Everyone knows what cycling is really about—cycling is costly, unnecessary, involves too much lycra in any one outfit and generally involves both pedestrians and drivers hating the sight of you, particularly in Melbourne. Cyclists lay into drivers and people wax lyrical yet again about building more bike paths. For me, cycling is a regular and integral part of living and working in Melbourne. But there’s a hidden drawback, one of which I was not aware until I began riding regularly—the cycling appetite.

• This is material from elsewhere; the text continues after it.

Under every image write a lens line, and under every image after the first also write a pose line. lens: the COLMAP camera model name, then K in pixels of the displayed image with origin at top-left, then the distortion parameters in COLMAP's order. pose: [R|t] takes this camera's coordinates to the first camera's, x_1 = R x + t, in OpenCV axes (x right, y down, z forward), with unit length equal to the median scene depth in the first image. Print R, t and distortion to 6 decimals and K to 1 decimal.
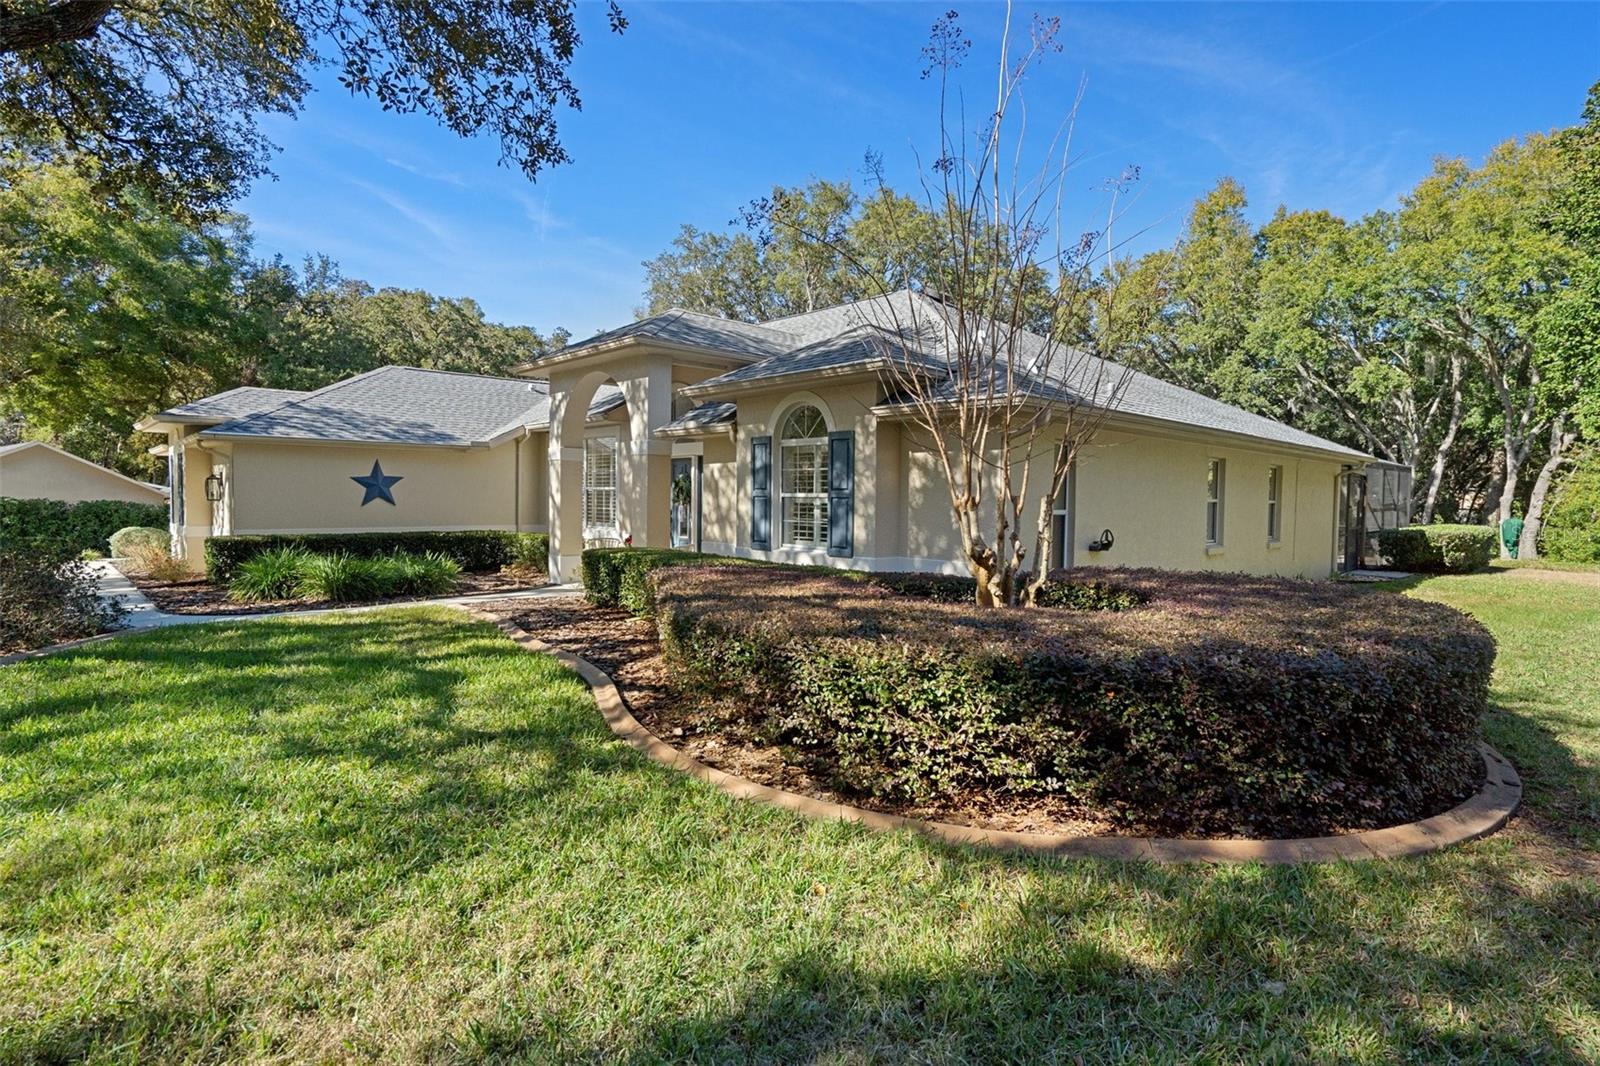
lens RADIAL K [[809.8, 0, 804.1], [0, 809.8, 529.1], [0, 0, 1]] dist [0.002825, -0.000274]
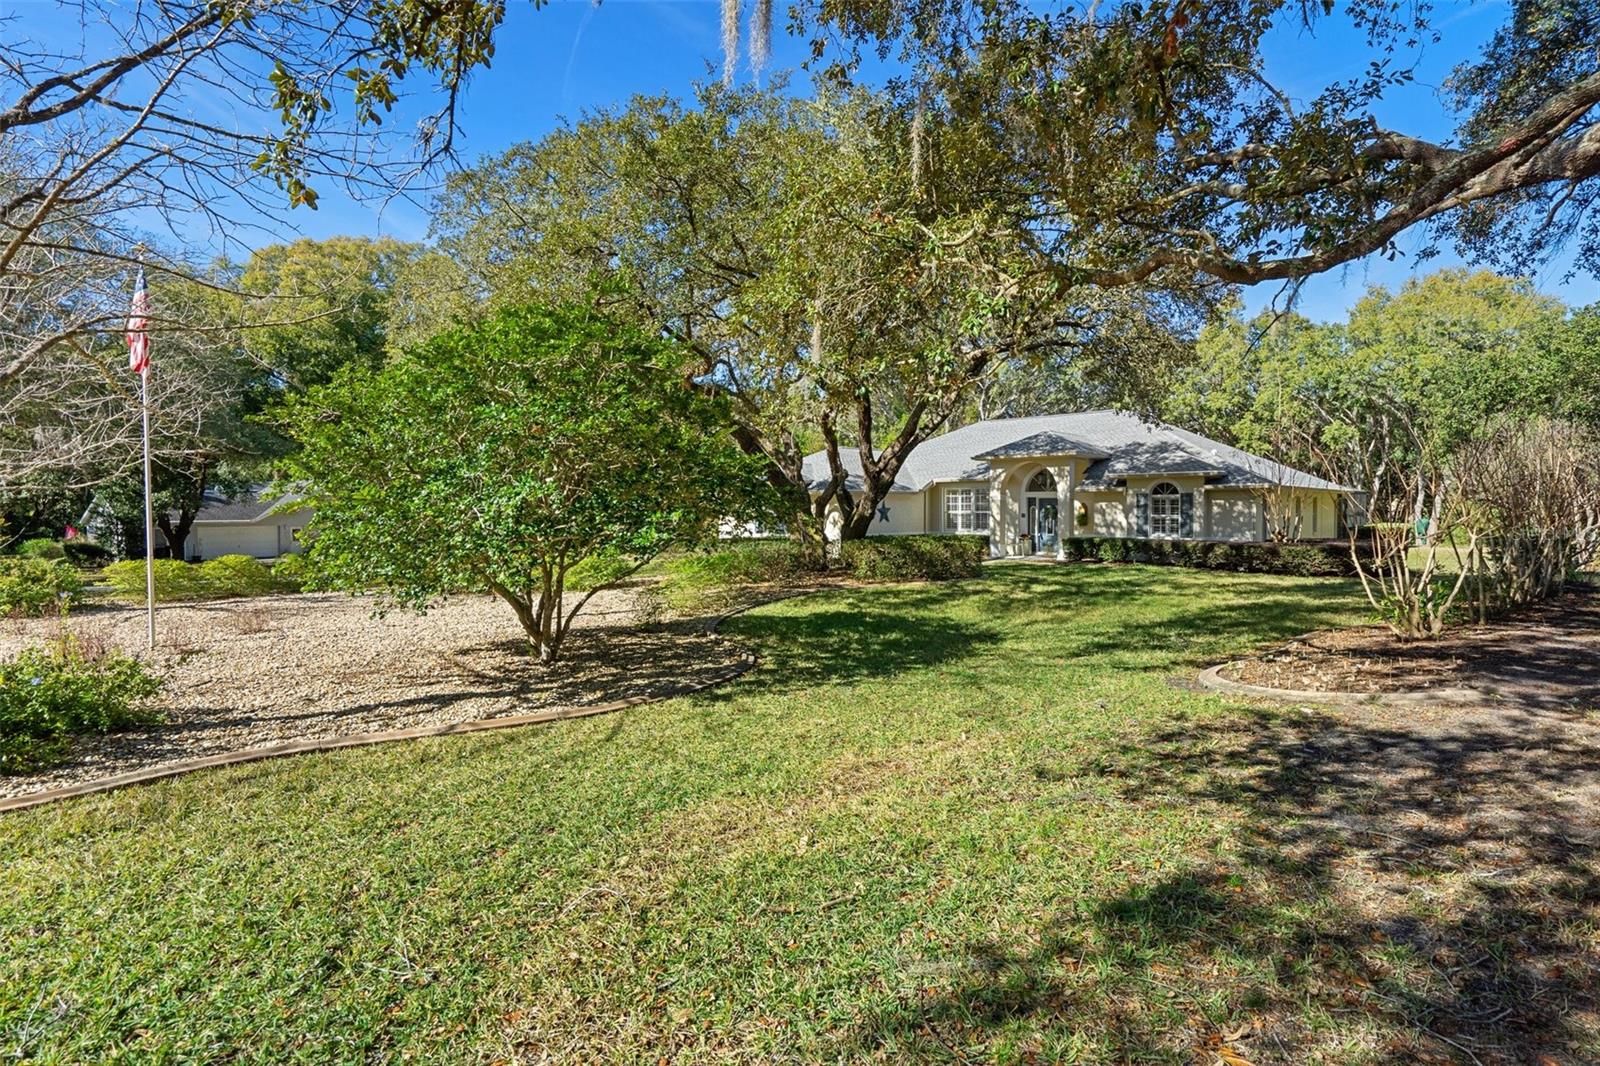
lens RADIAL K [[809.8, 0, 793.2], [0, 809.8, 530.8], [0, 0, 1]] dist [0.002825, -0.000274]
pose [[0.998526, -0.016111, 0.051829, -0.465939], [0.016625, 0.999817, -0.009488, 0.005054], [-0.051666, 0.010336, 0.998611, -0.552874]]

I’ve written about the pedestrian versus cyclist debate in Melbourne, even the Bike Woodstock-style after-party you receive once you’ve ridden 50km or more with a group of other cyclists. But these were foreseeable issues and events; it’s the appetite that seems to have caught me unprepared.

It starts off fairly innocuously. An apple ten minutes earlier than the time you normally get hungry, an extra biscuit. By the time you’ve been riding three or four days a week for a month straight, you’re clawing at the mini-food pantry supplies you have in your office drawer, praying you’ll just happen to find a sandwich in there. You might have forgotten about one you put in there a few weeks ago, but that’s not likely and even if it was, you’d pause for a few seconds before conceding defeat and actually eating it. Fortunately, it seems most of the recommended snacks for cyclists come in tins, which is also useful in case of unexpected nuclear strikes, as long as you can huddle under your desk and are happy living off baked beans.

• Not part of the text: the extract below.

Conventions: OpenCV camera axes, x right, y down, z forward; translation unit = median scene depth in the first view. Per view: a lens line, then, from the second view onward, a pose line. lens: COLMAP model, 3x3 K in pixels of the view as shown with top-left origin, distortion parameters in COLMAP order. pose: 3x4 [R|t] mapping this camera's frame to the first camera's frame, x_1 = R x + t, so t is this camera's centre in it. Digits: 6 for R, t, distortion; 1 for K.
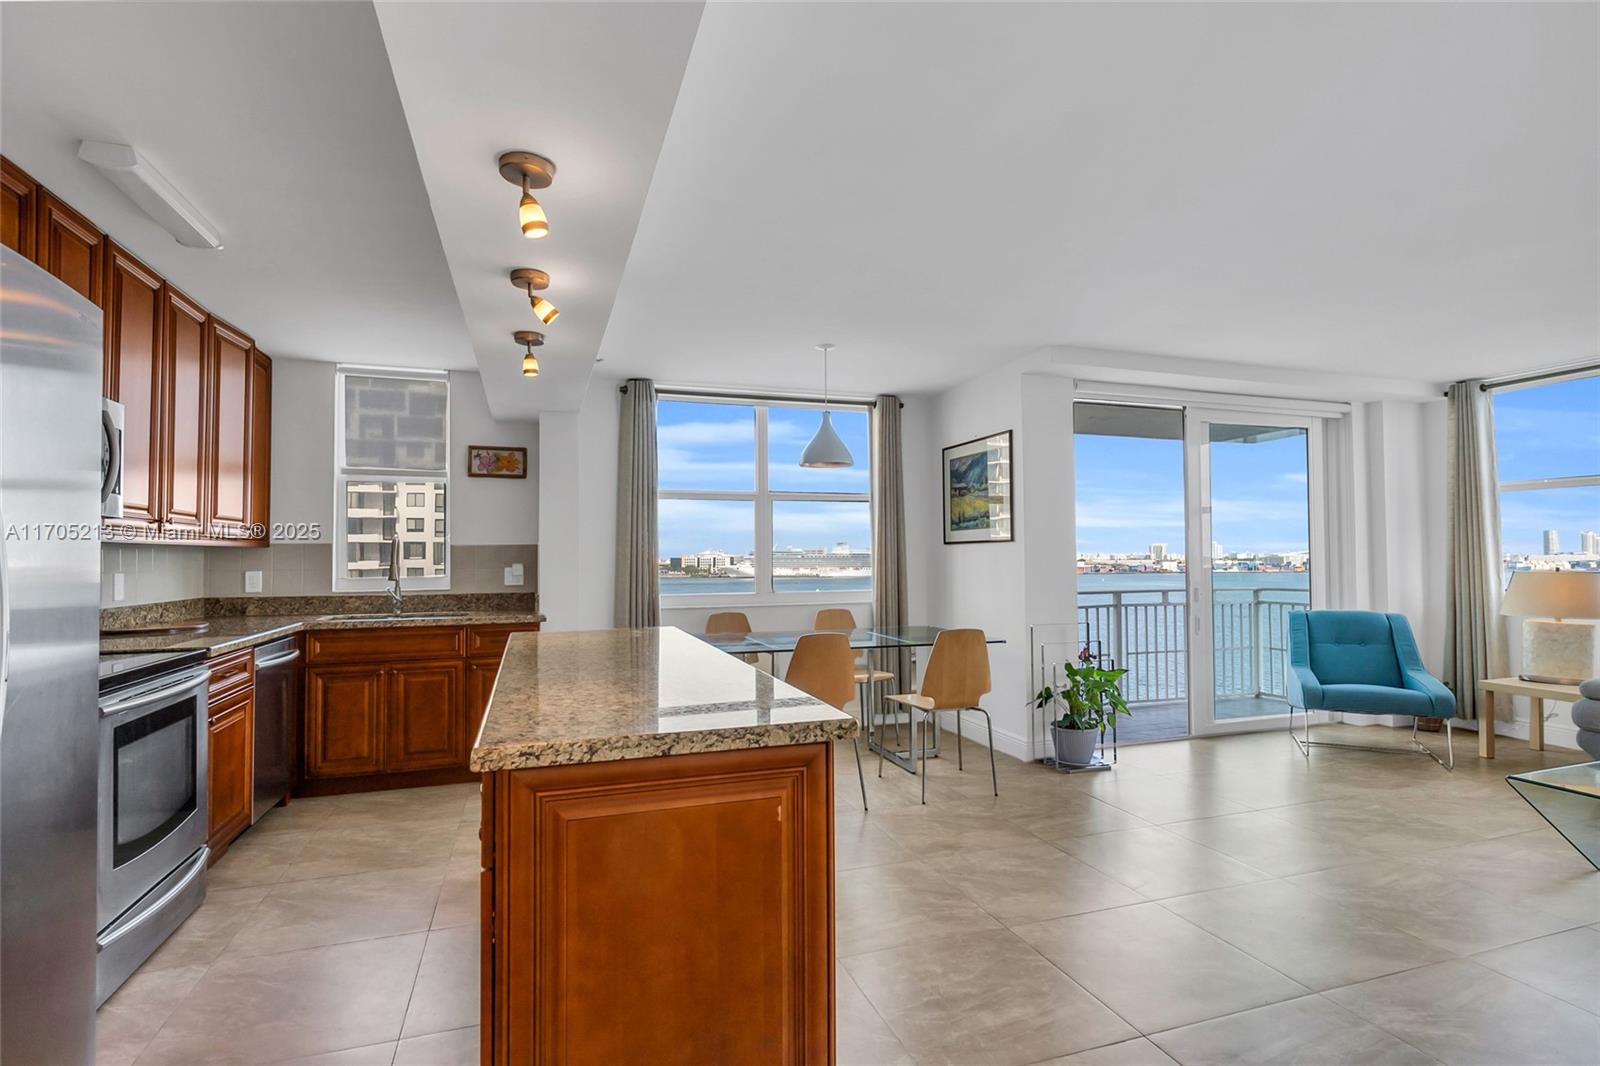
lens RADIAL K [[769.0, 0, 788.9], [0, 769.0, 540.7], [0, 0, 1]] dist [0.002870, 0.000507]
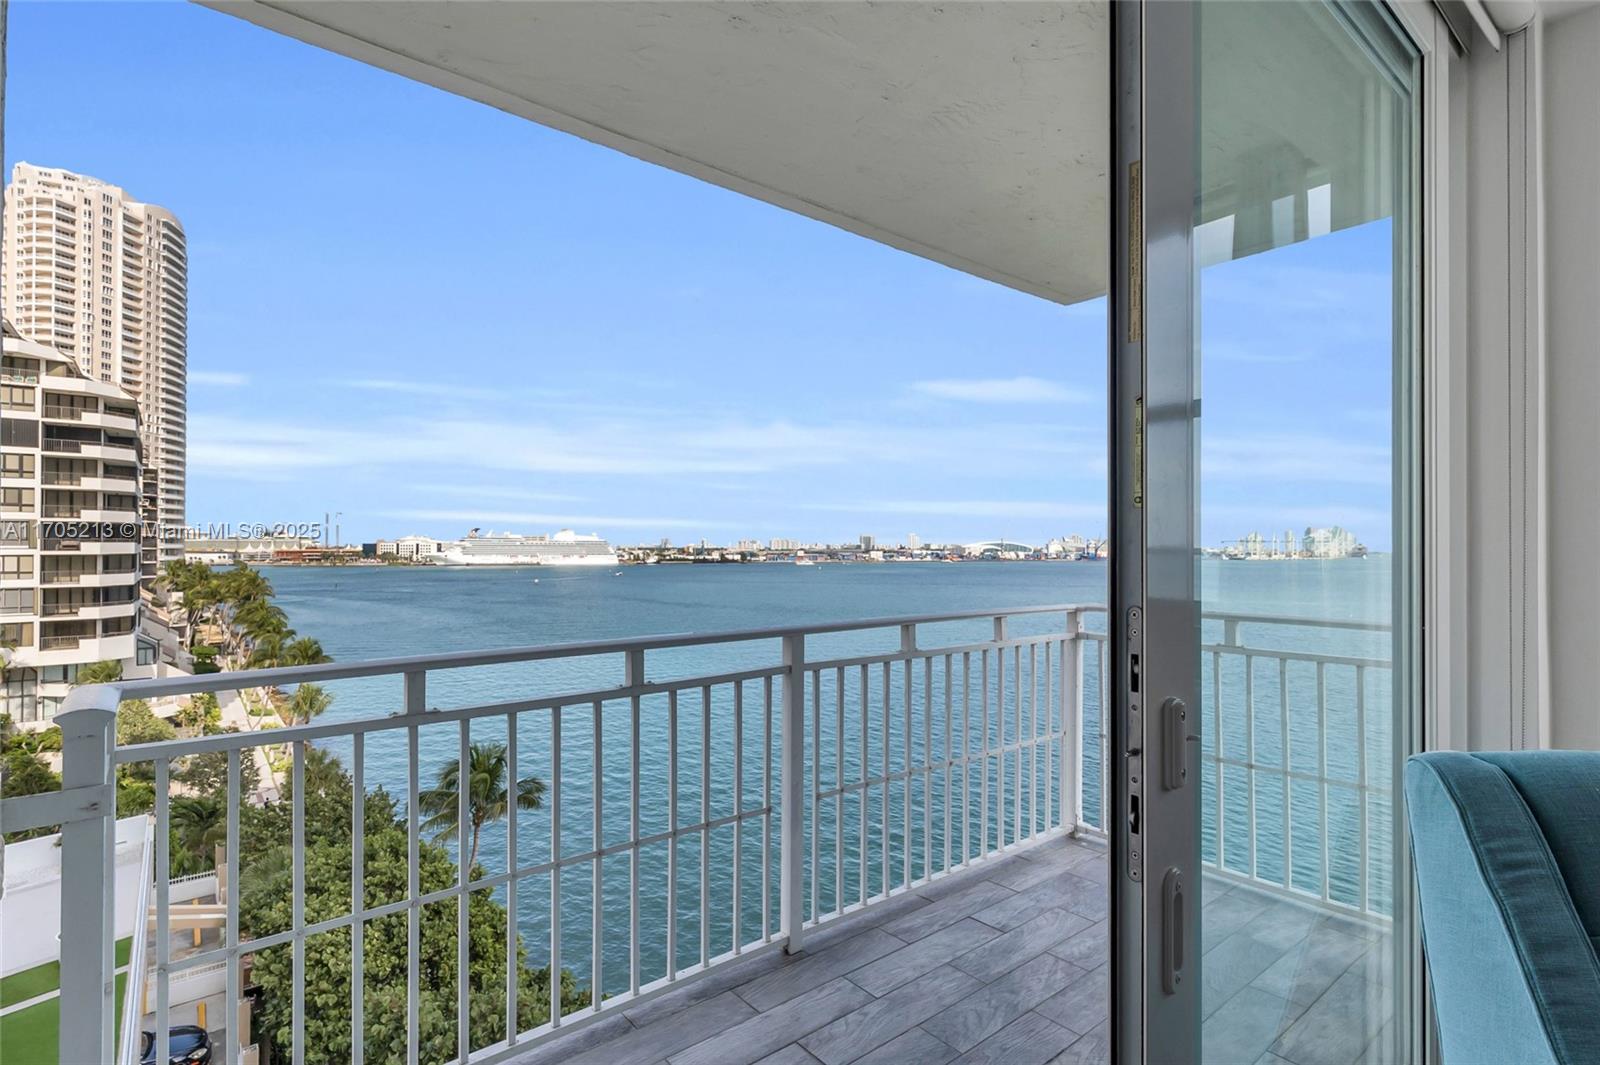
lens RADIAL K [[773.9, 0, 790.5], [0, 773.9, 540.3], [0, 0, 1]] dist [0.000548, -0.000545]
pose [[0.939838, 0.010254, 0.341466, 0.517711], [-0.015398, 0.999805, 0.012356, 0.033229], [-0.341273, -0.016870, 0.939813, 1.135452]]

Once the transition into regular riding has begun, a typical cycling day involves a ‘doubled-up’ menu: double breakfast, double lunch, double dinner. After such a rigorous snacking routine, a regular cyclist begins to proudly wear the mantle ‘thighs of steel’ and ‘helmet head’. It has benefits. For example, I can competently change a tyre, bike or otherwise, without calling the RACV. I can get places without pressing an accelerator button or beeping at a Camry driving half the speed of everyone else. But a major drawback to cycling comes with the mounting costs of ever-larger packets of muesli, the need to have an orange tree growing in my cupboard and the necessity of stocking disgusting protein powder, one of the few things that will stave off the hunger pangs for a few hours.

Protein powder aside, an excuse to eat regularly is a blessing for those who love food. So get on your bike and bring me a sandwich already!